Damp refers to the presence of moisture, water, and condensation being present within a property. Dampness occurs quite frequently in different properties but tends to be commonplace in those that are older or have not been properly maintained.
Rising damp is perhaps the scariest type of damp for all prospective homeowners or first-time buyers. Rising damp particularly occurs in older properties, where a lack of effective DPC (Damp-Proof Course) allows water to rise up through floors, walls, and masonry. Bricks and mortar can be porous, allowing the water to travel up the minuscule holes and into your property.
These are the common symptoms of rising damp in your property:
- Tide marks on the wall, up to one metre high, which leave a visible residue of water and salts
- Smells or a musty odour
- A reduced temperature at the lower portion of the wall
- Rotting of embedded floor timbers
- Crumbling or blistered plaster due salt crystallisation
Walls are then often contaminated with salts that mean it is not possible to just re-plaster and hope the problem will go away. The best method is to remove the plaster on offending walls to about 1.2m in height, dry and re-plaster. Liquid DPC’s can then also be injected.
Penetrating damp is the most common form of water-ingress in your property – but is particularly prominent in buildings with solid wall construction or cavity walls where the insulation has been fitted incorrectly or in unsuitable walls. It is caused by water permeating through walls from the outside.
These are the common symptoms of water penetration in your property:
- Localised Dampness – Dark patches on external walls
- Plaster Damage – Plaster & paint deterioration, blistering, the appearance of stains & salts
- Wet Rot — Rotting skirting boards or timber
- Moss — Excessive moss growth on external walls.
- Brick Deterioration — Moisture entering the brick (spalling) causes surface damage
- Mould — Mouldy scent or signs of mould growth on internal surfaces
The most common way to tackle penetrating damp is by painting exterior walls with a clear waterproof masonry coating.
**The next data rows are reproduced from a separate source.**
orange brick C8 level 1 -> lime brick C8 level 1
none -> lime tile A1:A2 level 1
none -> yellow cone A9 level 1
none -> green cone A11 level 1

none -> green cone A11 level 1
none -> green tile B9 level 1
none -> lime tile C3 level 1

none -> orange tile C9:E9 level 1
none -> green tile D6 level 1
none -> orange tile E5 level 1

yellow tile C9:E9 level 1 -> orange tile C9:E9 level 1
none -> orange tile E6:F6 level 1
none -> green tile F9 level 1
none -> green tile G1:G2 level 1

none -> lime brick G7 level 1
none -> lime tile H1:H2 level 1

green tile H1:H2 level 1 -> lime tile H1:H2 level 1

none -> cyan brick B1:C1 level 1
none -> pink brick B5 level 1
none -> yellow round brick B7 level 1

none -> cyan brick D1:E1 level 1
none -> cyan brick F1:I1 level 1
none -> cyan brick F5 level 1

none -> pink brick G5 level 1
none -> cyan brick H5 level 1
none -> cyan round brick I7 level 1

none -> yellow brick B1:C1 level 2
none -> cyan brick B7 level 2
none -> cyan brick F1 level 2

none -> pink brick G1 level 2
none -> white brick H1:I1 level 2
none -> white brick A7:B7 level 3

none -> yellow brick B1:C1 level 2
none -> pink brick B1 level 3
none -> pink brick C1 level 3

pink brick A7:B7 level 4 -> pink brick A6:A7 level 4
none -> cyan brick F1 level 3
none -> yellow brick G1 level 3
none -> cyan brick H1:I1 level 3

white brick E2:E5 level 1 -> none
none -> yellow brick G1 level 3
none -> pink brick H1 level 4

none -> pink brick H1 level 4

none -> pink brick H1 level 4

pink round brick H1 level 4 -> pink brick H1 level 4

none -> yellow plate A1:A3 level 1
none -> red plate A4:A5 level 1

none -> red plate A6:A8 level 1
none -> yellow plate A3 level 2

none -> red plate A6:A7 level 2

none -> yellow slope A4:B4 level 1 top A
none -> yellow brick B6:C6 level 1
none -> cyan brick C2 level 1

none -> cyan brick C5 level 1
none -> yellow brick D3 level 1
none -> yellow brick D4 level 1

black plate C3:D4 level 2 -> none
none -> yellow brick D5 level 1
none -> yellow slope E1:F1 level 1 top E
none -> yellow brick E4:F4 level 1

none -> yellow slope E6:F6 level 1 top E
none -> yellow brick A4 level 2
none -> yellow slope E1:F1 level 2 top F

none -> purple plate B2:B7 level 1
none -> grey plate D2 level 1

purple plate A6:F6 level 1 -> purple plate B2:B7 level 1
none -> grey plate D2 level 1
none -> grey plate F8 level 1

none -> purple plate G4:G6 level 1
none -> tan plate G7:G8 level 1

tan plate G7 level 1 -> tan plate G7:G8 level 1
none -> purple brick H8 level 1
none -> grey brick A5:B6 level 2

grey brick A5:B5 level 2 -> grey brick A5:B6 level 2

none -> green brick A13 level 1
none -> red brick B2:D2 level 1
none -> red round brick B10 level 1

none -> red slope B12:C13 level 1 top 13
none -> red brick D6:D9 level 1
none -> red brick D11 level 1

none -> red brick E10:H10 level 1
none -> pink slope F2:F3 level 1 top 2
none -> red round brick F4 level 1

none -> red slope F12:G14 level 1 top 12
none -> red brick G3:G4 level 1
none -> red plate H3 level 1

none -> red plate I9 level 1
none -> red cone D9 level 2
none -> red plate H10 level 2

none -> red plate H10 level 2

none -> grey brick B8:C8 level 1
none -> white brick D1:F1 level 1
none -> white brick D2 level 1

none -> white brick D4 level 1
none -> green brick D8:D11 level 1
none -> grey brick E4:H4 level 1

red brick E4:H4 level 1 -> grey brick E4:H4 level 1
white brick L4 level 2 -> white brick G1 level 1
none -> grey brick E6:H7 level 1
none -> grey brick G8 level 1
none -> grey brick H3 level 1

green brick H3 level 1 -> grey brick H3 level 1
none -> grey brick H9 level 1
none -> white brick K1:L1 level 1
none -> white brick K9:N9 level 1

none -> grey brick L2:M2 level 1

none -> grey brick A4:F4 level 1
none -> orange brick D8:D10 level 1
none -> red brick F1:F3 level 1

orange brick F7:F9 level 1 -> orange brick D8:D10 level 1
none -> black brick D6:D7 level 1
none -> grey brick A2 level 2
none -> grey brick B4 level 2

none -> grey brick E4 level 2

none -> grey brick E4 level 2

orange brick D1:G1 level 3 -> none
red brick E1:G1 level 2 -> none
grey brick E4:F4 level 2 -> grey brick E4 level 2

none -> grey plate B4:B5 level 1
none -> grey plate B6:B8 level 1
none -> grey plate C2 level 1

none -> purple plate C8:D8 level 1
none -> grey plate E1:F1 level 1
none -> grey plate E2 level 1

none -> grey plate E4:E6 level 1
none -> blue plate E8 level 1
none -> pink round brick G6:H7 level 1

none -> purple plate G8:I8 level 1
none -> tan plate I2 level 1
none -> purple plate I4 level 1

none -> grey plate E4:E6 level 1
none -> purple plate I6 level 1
Excessive condensation simply caused by too much water vapour inside the house, usually due to poor ventilation or as a result of another form of dampness. Condensation occurs in properties of all ages and occurs when this warm water vapour hits a cold surface, like a window.
- Steaming windows
- Patches on walls, particularly occurring behind furniture and in corners.
- Peeling wallpaper
- Black spots on window and door frames
- Mould growth (usually black mould)
- Soft furnishings and fabrics prone to mould and mildew
Black mould is a potentially life-threatening issue for a young child, the elderly or anybody with a pre-existing lung condition. The most common way to remedy condensation dampness is by installing more effective methods of ventilation.